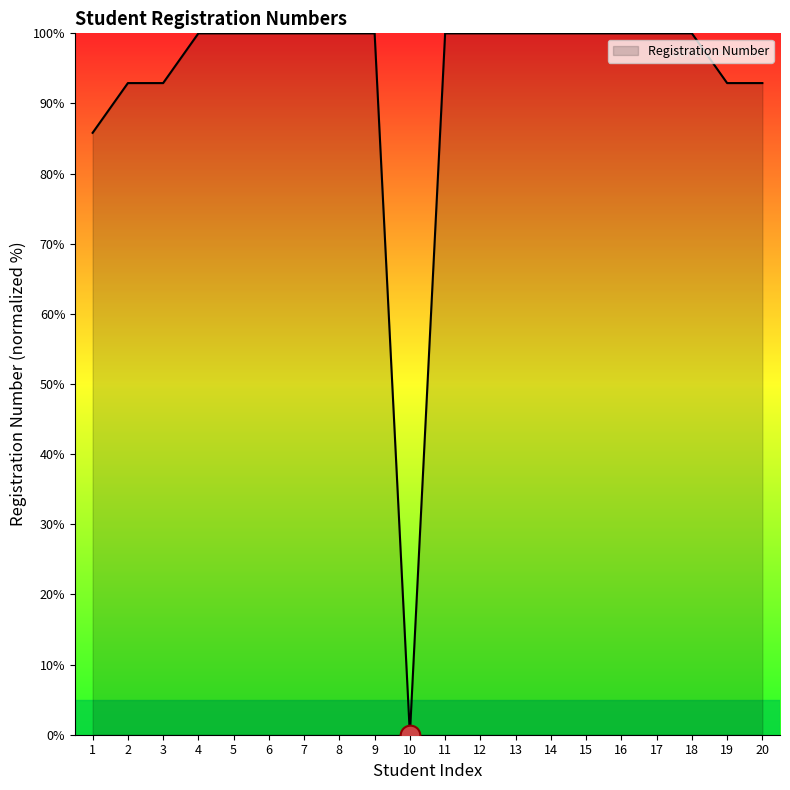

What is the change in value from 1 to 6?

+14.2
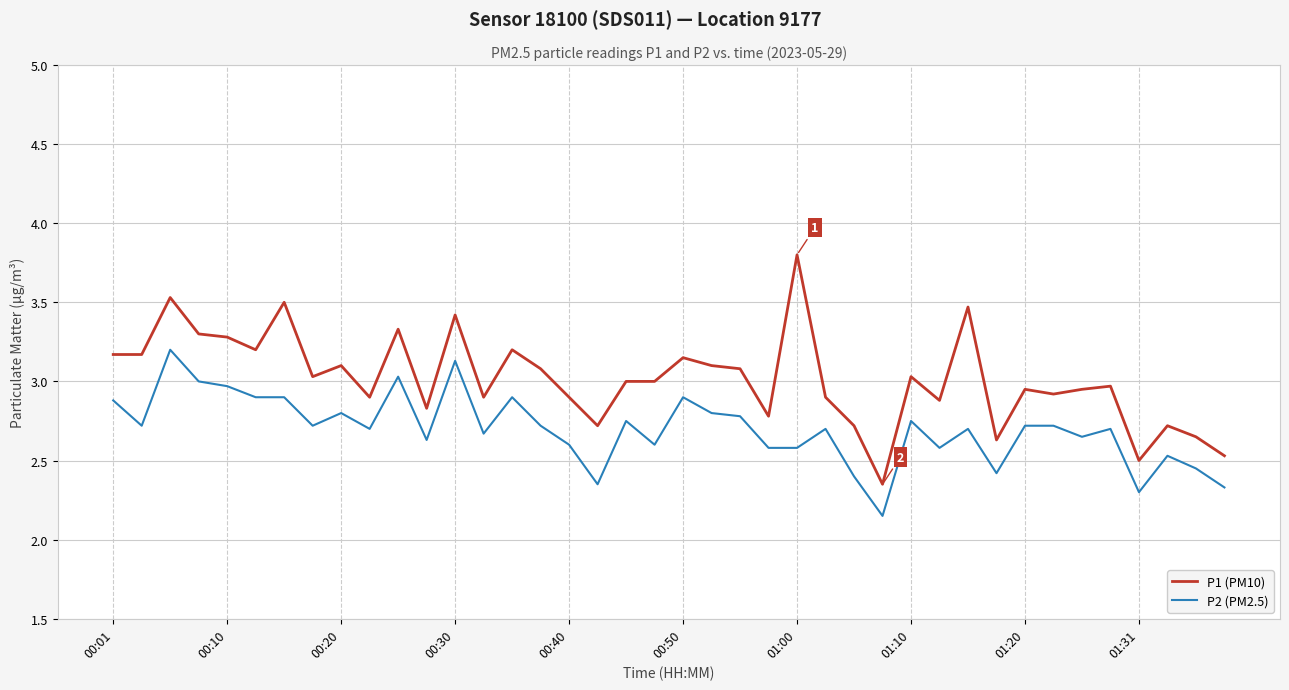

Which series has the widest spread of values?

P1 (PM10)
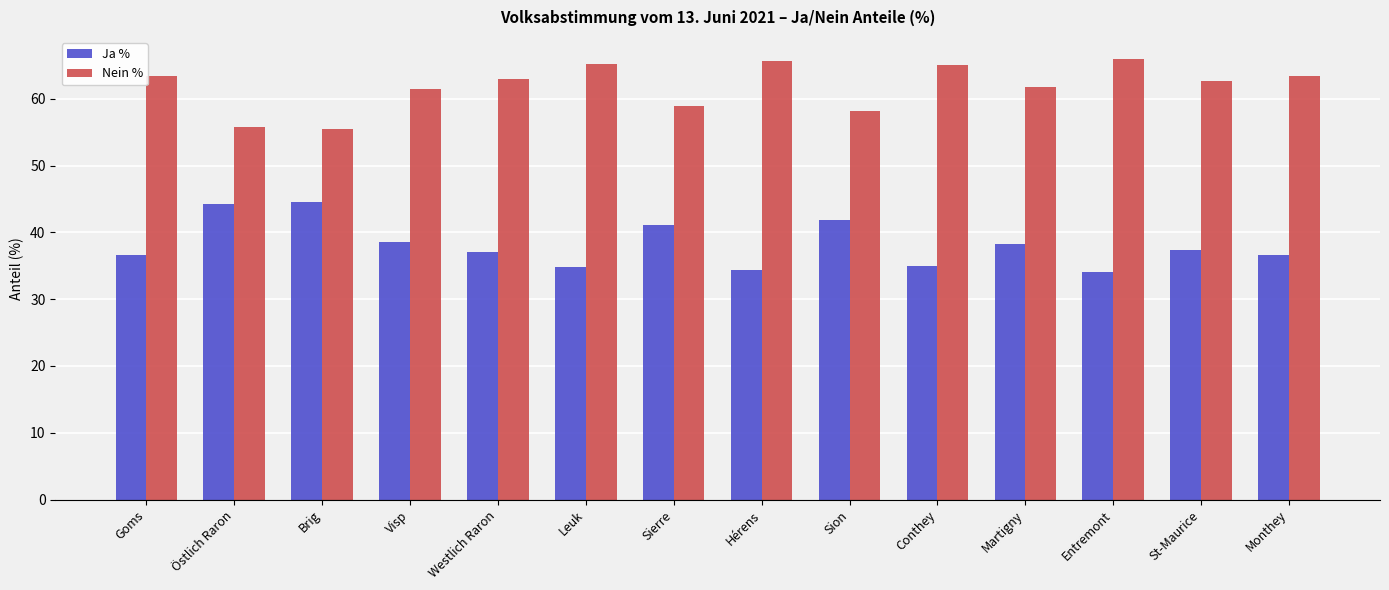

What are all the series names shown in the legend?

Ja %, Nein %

:::

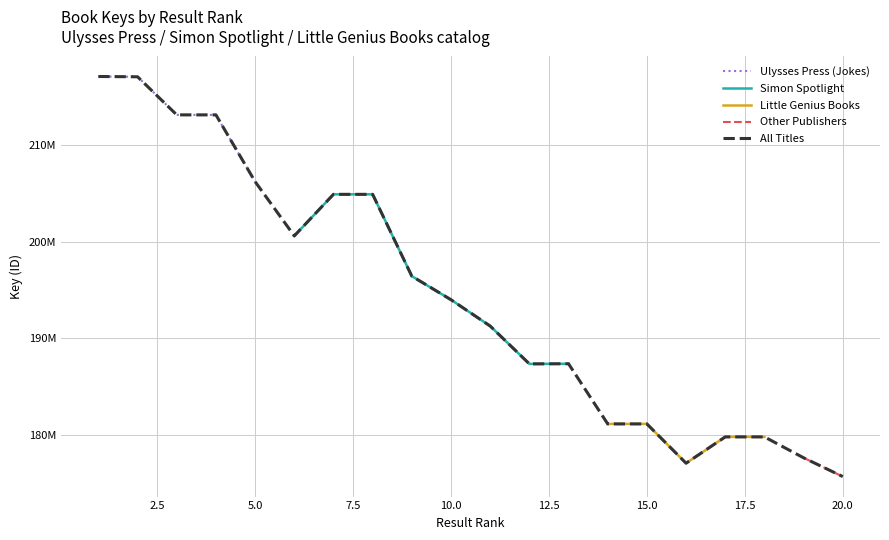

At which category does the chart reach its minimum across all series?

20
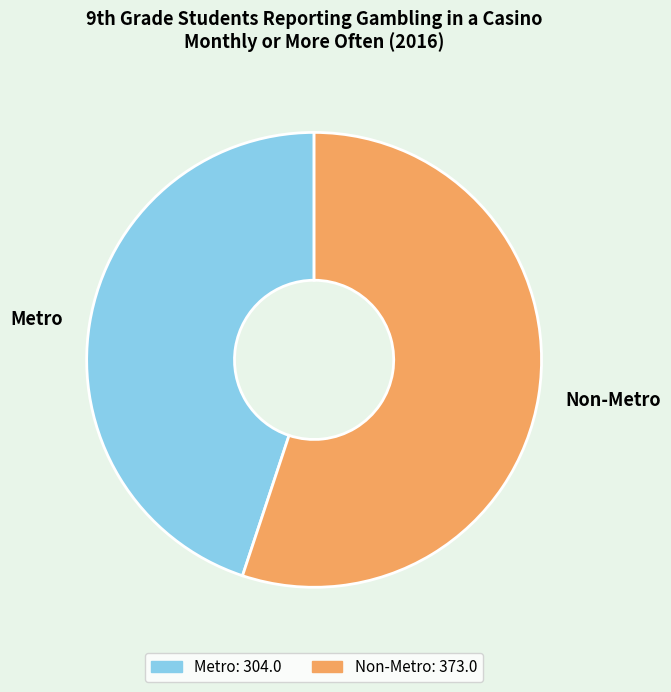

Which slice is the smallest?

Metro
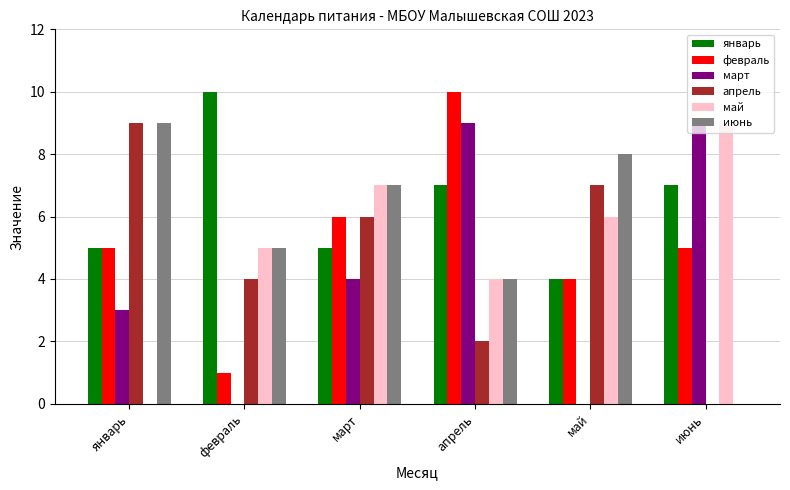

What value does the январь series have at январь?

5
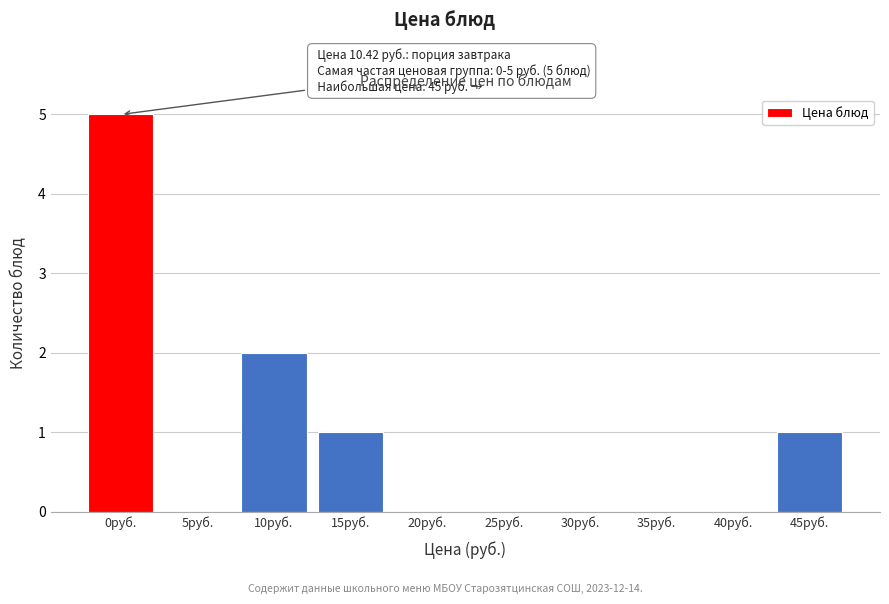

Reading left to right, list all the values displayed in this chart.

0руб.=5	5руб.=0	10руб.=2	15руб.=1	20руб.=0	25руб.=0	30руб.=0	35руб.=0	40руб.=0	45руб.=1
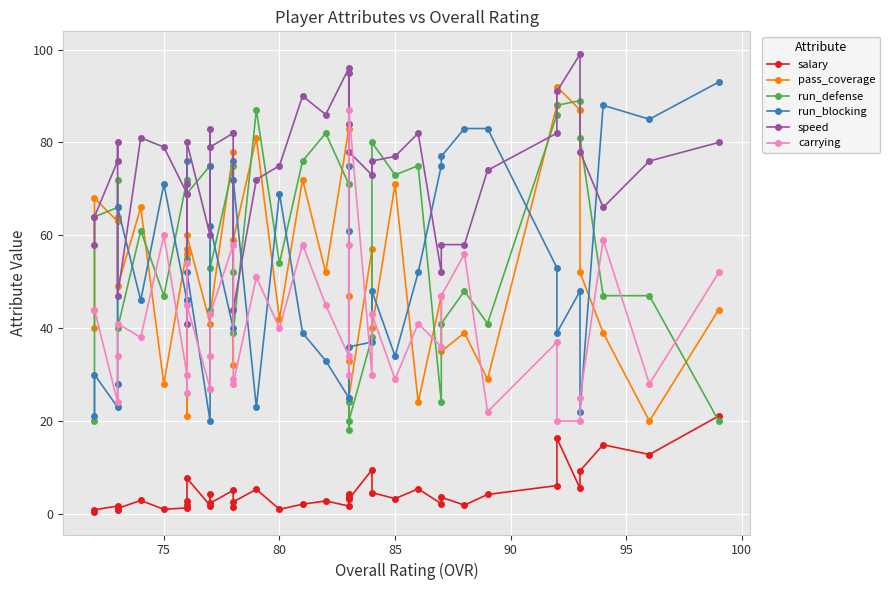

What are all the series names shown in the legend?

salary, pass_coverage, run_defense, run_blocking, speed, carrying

:::

*BRIEF*:
Write out word for word the part of the data above that opens with the line containing "Reading left to" and closes with the line containing "run_blocking, speed, carrying", including both of those lines. Omit the pictures.

*RESPONSE BOX*:
Reading left to right, list all the values displayed in this chart.

0руб.=5	5руб.=0	10руб.=2	15руб.=1	20руб.=0	25руб.=0	30руб.=0	35руб.=0	40руб.=0	45руб.=1

What are all the series names shown in the legend?

salary, pass_coverage, run_defense, run_blocking, speed, carrying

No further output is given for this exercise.